Hello all, I have a simple 12vdc motor setup. Using 2 relays, one DPDT for forward and reverse. The other to send power to the switching relay. This diagram is just a quick one I through together. I have a pwm speed controller thats actually powering the motor. My main concern is where to place the diodes for the DPDT relay so the fly back voltage of the motor doesnt damage the relay contacts over time. This is for a solar actuator, so its only moving a few seconds at a time every half hour or so. I was given a diagram where there are 2 diodes on each side of the motor that are after the relay. I just want to be sure Im placing them in the correct locations. Not sure why I am struggling with this one. Probably because of building the actuator from scratch and not some preassembled kit. Everything is already built, but for the sake of simplicity I only put up the section on the diagram where I need a little advice. Thank you in advance.

by al514
February 20, 2023

Any attempt to use a plain old diode across the motor is doomed because the motor may be either polarity. However you are using a 12 volt motor so it should be possible to put 2 zener diodes rated. say 15 or 20 volts breakdown in series across the motor to limit the spikes to perhaps 18 or 25 volts

by Foxx
March 05, 2023

Correction: I should have said in parallel not in series.
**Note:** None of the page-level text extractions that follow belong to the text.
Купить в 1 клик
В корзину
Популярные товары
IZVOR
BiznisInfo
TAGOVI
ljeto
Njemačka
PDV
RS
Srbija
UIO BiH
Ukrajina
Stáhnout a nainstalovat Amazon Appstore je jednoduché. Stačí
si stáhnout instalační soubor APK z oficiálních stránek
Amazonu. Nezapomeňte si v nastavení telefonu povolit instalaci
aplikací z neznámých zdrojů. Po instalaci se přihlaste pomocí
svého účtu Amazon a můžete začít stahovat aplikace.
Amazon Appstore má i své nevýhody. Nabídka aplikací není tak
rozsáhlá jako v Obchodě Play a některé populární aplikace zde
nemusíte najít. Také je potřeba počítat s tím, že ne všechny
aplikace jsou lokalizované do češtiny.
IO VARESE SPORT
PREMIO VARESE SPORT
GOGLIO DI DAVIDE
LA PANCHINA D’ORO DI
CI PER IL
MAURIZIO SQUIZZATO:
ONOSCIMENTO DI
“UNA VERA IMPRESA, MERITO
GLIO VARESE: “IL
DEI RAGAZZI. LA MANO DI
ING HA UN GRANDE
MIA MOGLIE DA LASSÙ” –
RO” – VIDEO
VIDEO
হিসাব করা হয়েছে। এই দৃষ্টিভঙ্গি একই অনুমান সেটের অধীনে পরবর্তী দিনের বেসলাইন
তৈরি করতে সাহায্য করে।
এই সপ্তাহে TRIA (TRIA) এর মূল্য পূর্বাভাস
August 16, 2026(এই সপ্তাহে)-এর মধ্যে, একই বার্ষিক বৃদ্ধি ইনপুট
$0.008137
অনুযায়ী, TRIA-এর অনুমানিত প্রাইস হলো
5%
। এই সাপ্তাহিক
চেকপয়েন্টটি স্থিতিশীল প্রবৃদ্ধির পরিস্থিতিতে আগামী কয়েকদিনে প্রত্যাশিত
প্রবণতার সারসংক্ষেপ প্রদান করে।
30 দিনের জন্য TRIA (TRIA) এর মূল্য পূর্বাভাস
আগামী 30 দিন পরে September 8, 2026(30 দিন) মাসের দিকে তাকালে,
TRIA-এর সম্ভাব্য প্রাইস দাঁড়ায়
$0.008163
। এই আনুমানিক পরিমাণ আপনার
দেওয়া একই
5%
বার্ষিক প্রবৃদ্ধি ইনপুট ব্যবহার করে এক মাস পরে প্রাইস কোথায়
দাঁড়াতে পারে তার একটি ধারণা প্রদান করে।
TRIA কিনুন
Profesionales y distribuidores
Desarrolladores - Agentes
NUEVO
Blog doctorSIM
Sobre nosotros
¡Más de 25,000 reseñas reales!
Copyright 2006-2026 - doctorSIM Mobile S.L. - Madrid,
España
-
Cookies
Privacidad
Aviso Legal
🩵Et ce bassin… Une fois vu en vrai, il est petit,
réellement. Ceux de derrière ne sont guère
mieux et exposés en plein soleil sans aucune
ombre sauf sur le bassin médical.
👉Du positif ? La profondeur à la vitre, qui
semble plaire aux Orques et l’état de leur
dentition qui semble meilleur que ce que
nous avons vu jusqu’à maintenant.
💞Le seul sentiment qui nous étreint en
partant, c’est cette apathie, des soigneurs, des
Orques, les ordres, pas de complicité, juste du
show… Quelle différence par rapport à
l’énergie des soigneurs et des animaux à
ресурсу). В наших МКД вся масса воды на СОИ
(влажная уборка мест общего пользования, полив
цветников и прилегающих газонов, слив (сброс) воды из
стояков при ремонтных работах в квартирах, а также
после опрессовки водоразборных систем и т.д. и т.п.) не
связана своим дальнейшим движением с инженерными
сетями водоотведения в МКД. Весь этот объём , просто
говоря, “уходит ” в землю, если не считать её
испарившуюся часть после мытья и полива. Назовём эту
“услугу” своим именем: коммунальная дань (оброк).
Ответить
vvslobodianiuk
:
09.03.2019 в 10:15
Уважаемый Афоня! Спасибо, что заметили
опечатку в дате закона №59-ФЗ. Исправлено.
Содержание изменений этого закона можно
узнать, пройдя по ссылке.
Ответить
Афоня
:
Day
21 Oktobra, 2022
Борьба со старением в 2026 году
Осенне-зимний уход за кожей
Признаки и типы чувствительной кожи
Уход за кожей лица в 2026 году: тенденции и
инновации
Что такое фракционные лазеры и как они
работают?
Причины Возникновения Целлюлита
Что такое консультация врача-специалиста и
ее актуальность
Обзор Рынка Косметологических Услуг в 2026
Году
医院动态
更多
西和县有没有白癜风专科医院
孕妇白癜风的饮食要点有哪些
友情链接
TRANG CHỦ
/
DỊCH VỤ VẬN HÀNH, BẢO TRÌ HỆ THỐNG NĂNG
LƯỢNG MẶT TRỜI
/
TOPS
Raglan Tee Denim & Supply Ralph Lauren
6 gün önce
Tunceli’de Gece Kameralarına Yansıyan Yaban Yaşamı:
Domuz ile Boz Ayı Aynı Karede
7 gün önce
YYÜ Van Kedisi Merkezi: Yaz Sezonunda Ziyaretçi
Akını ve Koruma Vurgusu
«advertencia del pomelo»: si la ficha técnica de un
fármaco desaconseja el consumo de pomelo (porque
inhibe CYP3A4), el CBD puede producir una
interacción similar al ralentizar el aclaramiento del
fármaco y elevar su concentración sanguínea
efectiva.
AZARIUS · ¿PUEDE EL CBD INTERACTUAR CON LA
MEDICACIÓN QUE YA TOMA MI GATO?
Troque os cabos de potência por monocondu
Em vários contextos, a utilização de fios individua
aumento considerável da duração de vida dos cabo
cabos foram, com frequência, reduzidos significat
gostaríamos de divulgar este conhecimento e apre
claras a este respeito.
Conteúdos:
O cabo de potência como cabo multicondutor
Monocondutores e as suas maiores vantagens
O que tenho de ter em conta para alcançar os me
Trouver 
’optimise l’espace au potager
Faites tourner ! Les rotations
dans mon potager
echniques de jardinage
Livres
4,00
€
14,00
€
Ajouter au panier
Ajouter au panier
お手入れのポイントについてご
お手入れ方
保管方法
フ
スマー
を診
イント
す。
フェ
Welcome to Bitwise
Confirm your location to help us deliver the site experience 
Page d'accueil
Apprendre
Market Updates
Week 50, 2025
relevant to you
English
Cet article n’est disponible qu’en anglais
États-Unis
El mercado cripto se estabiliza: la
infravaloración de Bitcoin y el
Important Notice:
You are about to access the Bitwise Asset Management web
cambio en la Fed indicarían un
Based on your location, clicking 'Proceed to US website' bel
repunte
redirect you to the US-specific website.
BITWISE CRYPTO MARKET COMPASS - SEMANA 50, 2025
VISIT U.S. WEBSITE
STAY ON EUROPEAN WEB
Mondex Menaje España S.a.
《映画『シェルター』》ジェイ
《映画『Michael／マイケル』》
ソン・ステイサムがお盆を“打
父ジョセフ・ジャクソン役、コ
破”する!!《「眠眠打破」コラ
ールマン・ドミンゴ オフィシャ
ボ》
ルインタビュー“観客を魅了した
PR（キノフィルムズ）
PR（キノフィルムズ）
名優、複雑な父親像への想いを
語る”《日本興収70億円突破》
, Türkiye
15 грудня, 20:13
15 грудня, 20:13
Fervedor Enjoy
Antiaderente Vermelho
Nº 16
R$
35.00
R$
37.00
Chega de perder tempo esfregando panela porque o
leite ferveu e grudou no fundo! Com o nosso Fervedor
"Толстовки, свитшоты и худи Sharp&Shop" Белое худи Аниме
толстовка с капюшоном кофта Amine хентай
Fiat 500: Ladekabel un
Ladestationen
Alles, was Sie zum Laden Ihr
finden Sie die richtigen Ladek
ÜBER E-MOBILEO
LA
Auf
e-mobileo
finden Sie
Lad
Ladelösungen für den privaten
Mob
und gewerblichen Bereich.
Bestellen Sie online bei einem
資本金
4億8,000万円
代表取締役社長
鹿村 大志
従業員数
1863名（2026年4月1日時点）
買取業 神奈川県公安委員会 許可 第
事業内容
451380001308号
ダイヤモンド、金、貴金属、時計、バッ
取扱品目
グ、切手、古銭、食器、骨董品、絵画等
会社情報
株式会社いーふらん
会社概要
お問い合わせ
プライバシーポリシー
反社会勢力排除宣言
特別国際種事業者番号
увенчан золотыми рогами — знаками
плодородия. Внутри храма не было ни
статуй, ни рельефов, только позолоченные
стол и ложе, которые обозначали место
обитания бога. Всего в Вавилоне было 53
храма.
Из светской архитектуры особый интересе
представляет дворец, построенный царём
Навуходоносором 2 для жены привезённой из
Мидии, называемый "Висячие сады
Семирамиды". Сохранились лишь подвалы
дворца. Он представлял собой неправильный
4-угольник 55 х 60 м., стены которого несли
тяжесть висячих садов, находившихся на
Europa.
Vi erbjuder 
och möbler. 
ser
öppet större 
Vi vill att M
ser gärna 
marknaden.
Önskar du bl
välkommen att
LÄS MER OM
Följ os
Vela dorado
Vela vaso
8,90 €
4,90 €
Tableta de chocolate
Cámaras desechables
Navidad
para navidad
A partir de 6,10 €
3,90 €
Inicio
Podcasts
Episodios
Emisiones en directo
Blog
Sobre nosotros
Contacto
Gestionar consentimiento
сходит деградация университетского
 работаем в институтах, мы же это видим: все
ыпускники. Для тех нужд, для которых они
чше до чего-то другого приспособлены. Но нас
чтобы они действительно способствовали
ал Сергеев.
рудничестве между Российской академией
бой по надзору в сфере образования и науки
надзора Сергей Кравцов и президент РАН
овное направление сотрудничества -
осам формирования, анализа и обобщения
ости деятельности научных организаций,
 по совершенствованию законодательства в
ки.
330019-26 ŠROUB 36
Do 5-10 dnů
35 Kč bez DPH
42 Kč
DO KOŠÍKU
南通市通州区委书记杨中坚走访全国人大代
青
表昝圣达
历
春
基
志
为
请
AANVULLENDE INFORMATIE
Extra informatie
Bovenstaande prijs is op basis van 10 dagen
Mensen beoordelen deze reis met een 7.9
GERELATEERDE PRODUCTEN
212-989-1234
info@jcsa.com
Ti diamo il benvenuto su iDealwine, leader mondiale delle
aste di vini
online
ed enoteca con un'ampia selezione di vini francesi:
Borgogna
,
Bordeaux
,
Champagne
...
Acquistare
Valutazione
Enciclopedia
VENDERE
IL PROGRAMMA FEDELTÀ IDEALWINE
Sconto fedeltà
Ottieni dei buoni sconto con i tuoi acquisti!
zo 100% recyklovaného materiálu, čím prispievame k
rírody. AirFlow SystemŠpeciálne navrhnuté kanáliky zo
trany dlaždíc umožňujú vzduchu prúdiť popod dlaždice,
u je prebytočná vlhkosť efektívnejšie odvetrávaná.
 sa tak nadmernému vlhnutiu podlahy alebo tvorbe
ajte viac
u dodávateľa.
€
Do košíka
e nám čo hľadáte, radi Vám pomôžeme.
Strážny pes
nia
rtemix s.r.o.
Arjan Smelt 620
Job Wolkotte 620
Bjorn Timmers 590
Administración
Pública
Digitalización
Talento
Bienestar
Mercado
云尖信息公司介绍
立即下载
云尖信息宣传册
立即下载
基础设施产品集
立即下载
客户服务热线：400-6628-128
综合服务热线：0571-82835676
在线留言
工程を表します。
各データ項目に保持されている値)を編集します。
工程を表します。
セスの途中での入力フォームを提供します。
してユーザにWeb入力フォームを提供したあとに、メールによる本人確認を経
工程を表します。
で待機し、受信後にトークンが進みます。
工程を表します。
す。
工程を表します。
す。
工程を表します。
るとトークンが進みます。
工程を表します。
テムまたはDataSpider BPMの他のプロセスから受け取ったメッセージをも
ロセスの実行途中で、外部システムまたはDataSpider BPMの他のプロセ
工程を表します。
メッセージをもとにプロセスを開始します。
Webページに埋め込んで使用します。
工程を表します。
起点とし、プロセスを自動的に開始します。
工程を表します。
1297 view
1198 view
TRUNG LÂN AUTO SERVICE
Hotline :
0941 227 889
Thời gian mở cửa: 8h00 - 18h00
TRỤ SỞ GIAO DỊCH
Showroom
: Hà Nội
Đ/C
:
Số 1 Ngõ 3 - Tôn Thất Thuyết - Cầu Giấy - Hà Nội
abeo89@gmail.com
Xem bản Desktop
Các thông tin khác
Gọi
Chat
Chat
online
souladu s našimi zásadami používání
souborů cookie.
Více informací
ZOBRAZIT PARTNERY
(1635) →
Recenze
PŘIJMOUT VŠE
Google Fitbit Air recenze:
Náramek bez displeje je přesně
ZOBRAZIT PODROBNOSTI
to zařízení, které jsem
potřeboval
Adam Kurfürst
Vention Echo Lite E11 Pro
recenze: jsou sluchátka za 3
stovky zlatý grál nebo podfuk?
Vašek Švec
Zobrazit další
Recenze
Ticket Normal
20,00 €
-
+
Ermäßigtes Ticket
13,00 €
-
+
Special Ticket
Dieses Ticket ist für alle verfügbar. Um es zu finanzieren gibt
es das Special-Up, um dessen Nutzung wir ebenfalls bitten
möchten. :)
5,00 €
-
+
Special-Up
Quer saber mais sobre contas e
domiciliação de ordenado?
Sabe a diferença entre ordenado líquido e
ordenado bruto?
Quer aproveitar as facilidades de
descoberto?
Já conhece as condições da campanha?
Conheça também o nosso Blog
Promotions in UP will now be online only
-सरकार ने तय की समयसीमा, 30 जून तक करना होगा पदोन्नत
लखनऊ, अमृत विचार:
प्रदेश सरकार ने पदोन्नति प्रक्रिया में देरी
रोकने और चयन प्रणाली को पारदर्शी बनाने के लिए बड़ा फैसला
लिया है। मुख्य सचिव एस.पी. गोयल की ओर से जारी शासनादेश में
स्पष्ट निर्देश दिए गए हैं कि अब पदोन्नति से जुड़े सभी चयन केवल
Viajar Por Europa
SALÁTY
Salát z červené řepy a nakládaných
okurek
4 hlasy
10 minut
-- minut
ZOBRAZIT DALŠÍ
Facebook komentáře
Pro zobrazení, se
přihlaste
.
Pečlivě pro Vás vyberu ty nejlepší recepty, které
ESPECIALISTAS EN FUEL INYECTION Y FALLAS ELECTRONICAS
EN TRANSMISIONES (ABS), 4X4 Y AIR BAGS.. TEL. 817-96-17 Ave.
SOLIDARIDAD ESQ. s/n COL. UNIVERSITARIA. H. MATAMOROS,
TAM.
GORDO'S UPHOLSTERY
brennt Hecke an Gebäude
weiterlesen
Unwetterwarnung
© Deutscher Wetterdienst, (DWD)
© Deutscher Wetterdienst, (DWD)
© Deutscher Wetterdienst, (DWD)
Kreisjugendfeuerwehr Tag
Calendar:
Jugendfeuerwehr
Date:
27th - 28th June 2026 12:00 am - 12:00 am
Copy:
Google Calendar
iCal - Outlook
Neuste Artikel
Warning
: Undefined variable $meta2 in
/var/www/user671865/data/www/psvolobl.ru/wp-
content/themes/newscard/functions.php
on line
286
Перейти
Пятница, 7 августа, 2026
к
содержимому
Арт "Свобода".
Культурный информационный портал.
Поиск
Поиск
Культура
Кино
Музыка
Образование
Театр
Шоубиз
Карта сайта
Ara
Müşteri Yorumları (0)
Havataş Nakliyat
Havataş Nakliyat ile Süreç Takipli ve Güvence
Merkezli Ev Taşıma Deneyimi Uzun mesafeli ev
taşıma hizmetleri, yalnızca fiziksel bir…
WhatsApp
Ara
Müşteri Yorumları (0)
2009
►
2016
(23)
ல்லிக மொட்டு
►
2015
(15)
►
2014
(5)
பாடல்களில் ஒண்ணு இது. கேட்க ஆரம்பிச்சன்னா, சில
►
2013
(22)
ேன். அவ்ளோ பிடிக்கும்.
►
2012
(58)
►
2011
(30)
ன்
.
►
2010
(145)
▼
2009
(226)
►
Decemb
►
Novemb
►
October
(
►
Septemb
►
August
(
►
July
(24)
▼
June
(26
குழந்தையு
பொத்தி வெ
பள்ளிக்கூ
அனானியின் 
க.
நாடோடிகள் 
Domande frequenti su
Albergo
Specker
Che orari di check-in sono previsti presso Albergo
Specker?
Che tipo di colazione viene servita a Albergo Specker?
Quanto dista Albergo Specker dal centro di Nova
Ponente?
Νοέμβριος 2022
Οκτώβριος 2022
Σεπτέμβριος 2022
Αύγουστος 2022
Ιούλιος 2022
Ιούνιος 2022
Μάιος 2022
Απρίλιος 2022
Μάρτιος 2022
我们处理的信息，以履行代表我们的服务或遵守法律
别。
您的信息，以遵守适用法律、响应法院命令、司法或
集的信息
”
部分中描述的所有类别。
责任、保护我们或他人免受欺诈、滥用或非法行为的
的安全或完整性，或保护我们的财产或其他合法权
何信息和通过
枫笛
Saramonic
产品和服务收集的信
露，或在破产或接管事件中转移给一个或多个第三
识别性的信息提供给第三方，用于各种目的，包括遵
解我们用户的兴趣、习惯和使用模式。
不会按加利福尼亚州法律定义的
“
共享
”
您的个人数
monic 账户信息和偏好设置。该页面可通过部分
Sorry if I caused confusion

by Foxx
March 05, 2023

Yeah I have looked at so many Relay H Bridge configurations by now, and the big issue is the relays, I took a measurement with my scope while starting up and shutting down the motor and was getting over 2k transient voltage spikes, good thing I used and inductive automotive ignition probe or I would have fried my scope. But I went with a prebuilt mosfet h bridge instead. Now I just need to figure out the code for pwm Arduino control. Everyday is a learning experience. Thanks for your time though.

by al514
March 14, 2023

In the old days we learned the hard way to put a snubber across any inductive load to be switched on or off. This snubber was usually a .47 mfd capacitor in series with a 100 ohm 1/2 or 1 watt resistor and was surprisingly effective. Any more a diode, zener diode or other semiconductor is commonly used.